Written task:
Transcribe every line of text in the data below word for word, leaving out the pictures.

Dataset records:
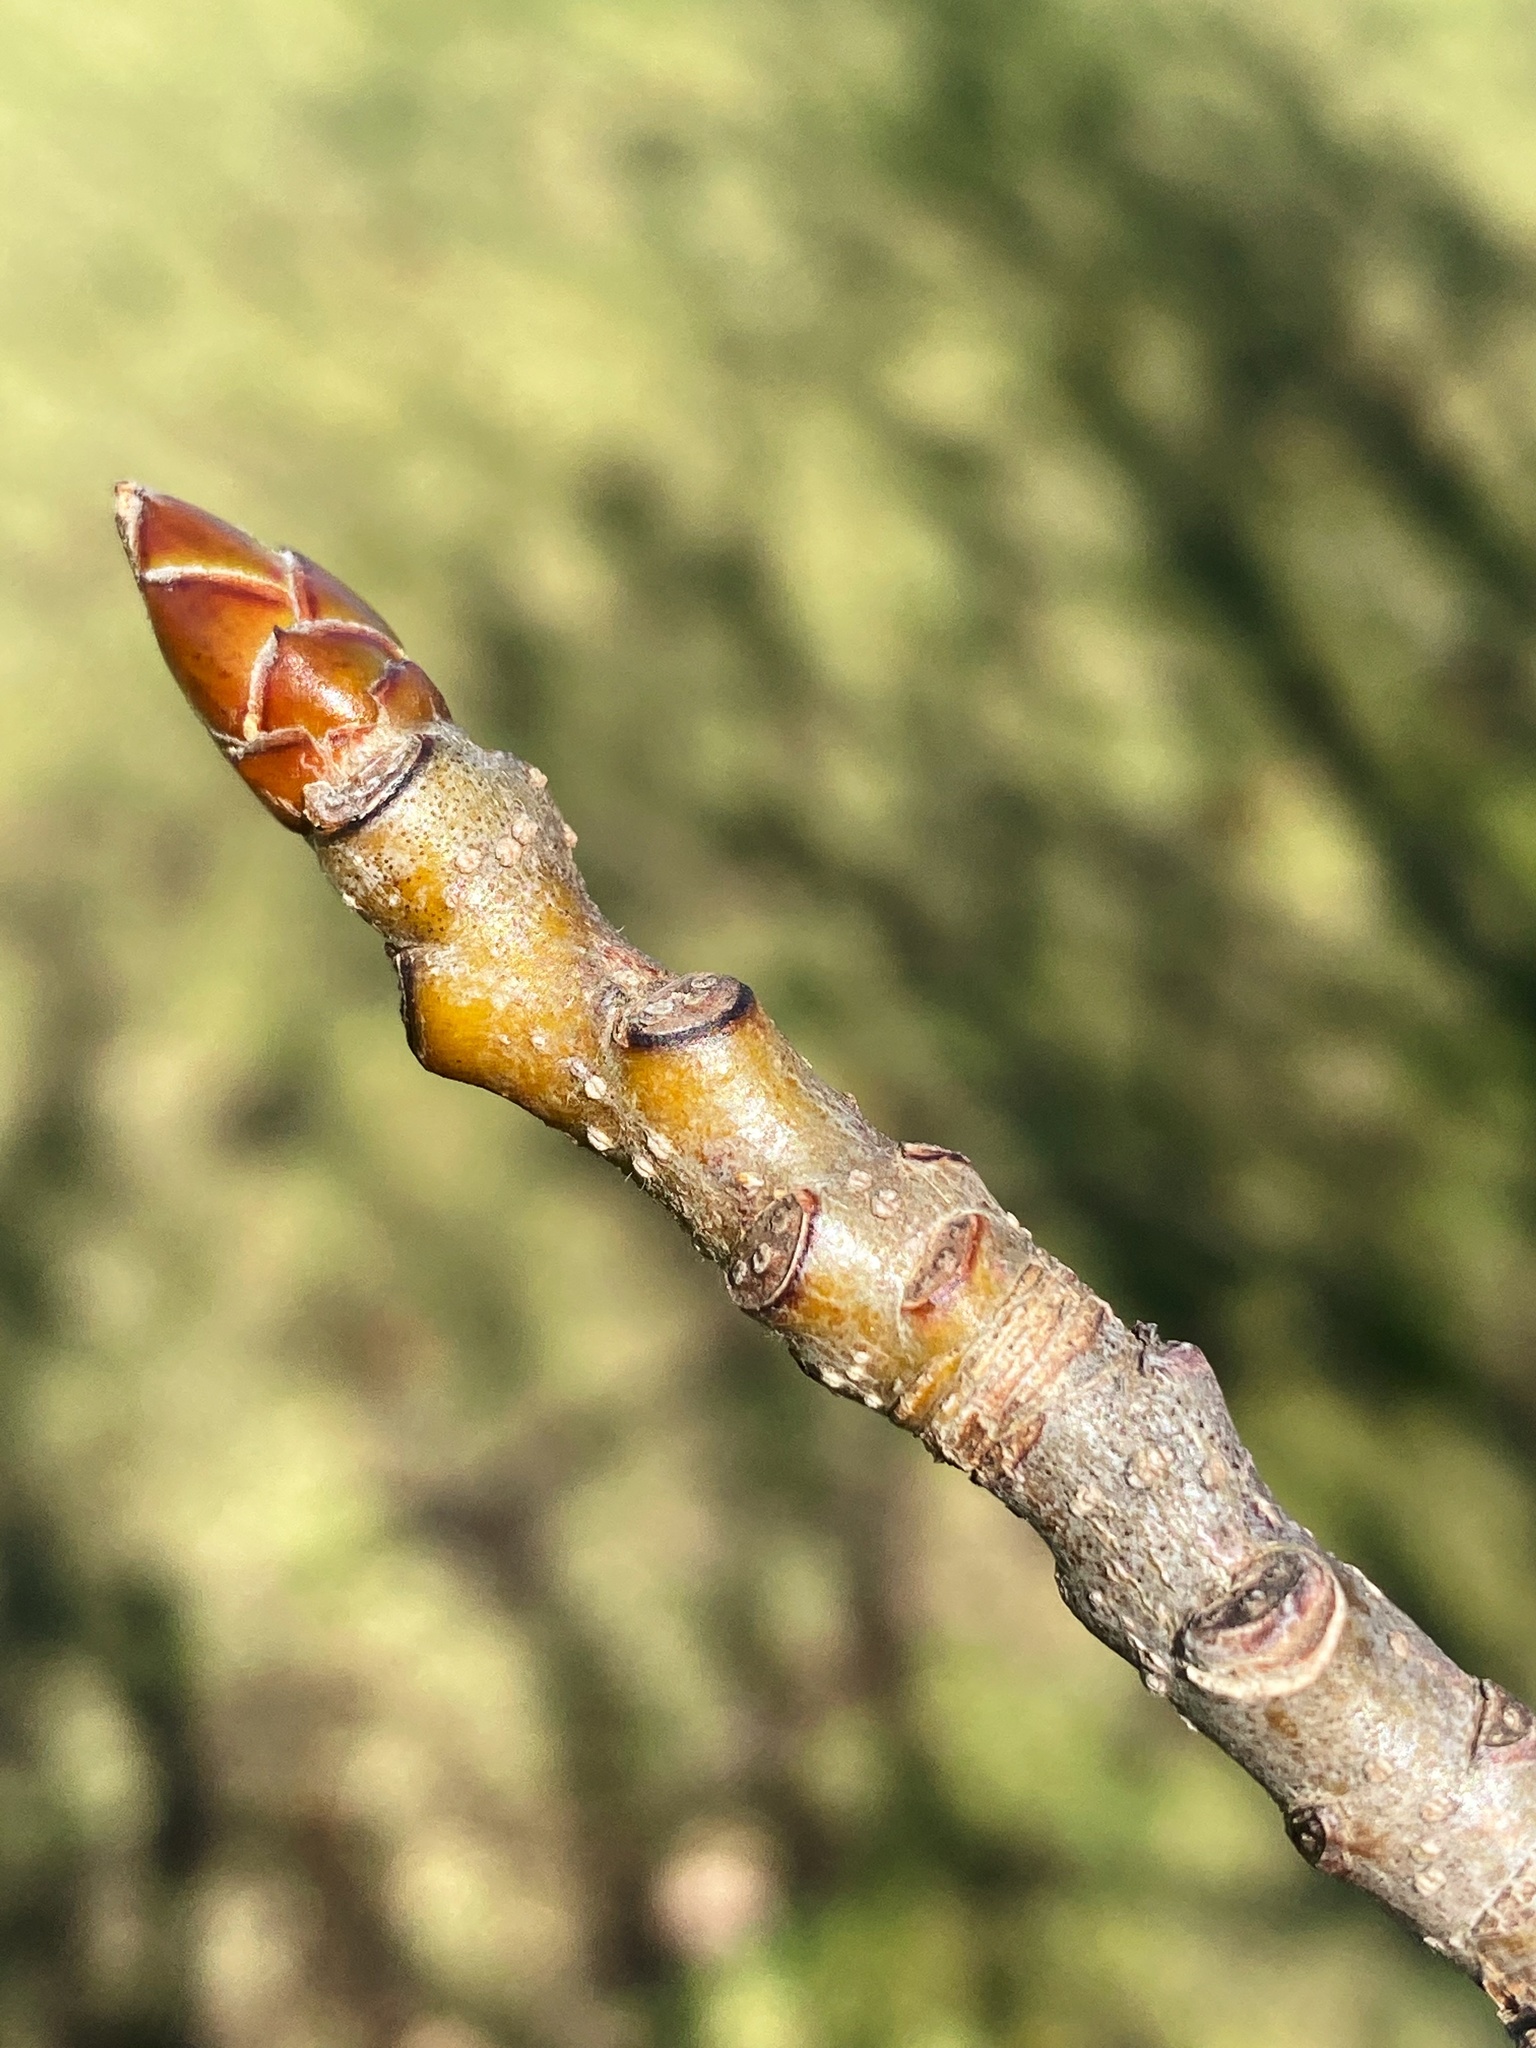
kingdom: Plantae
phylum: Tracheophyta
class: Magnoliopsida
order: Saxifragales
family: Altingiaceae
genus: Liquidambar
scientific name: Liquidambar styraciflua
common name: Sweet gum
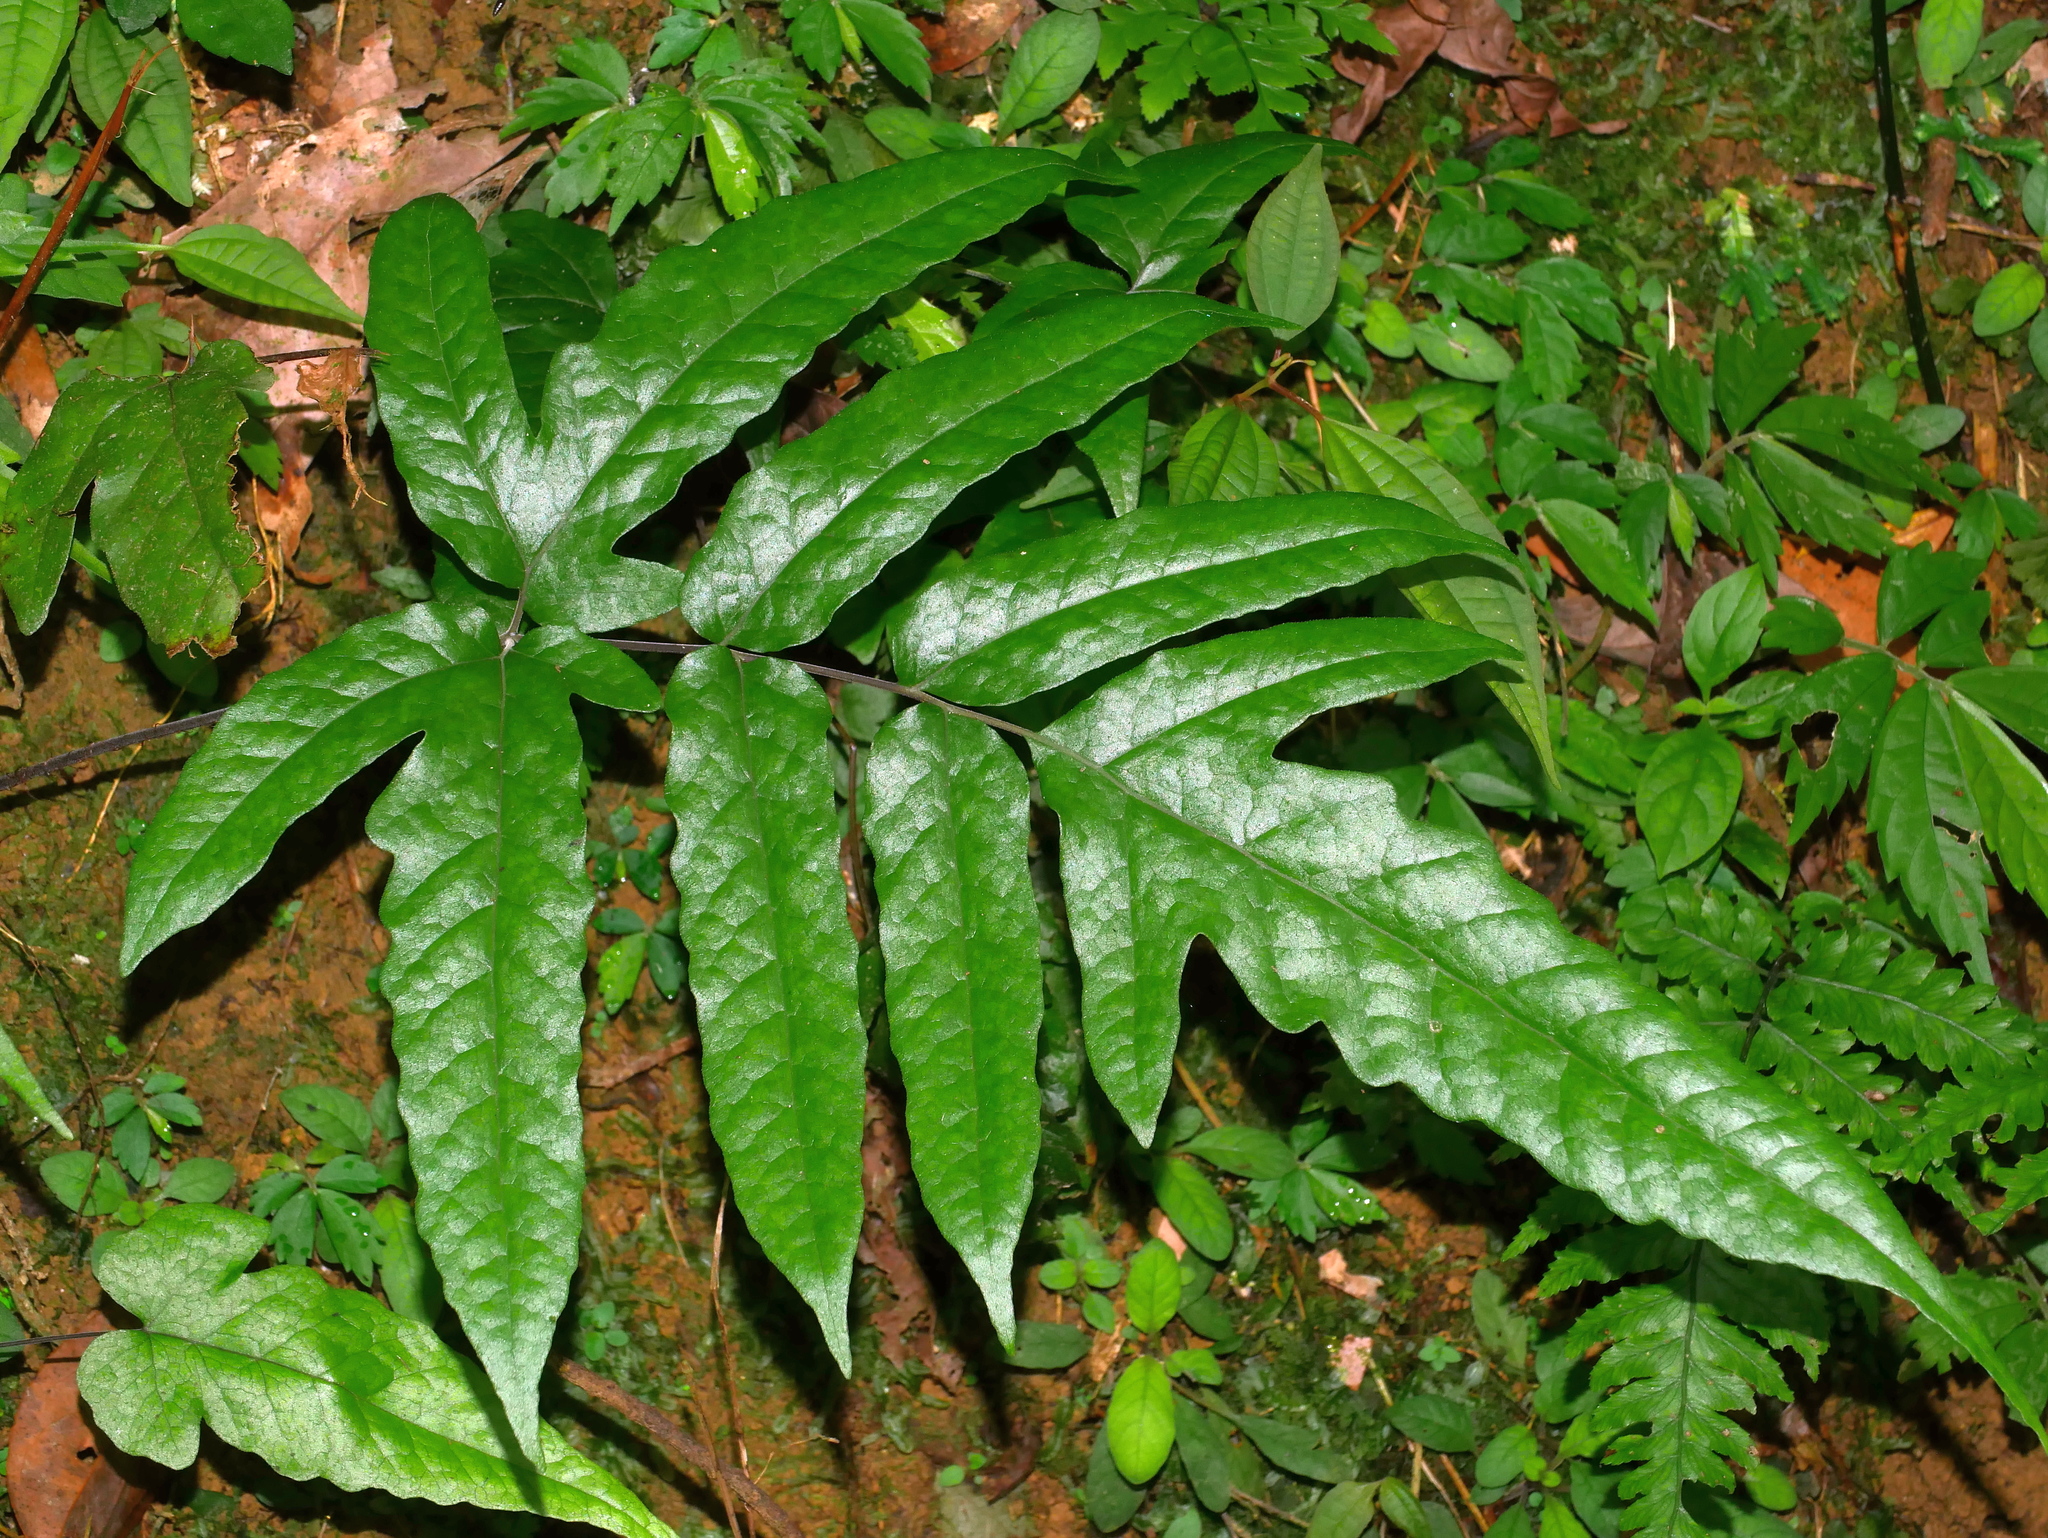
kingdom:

Answer to this task:
kingdom: Plantae
phylum: Tracheophyta
class: Magnoliopsida
order: Saxifragales
family: Altingiaceae
genus: Liquidambar
scientific name: Liquidambar styraciflua
common name: Sweet gum
kingdom:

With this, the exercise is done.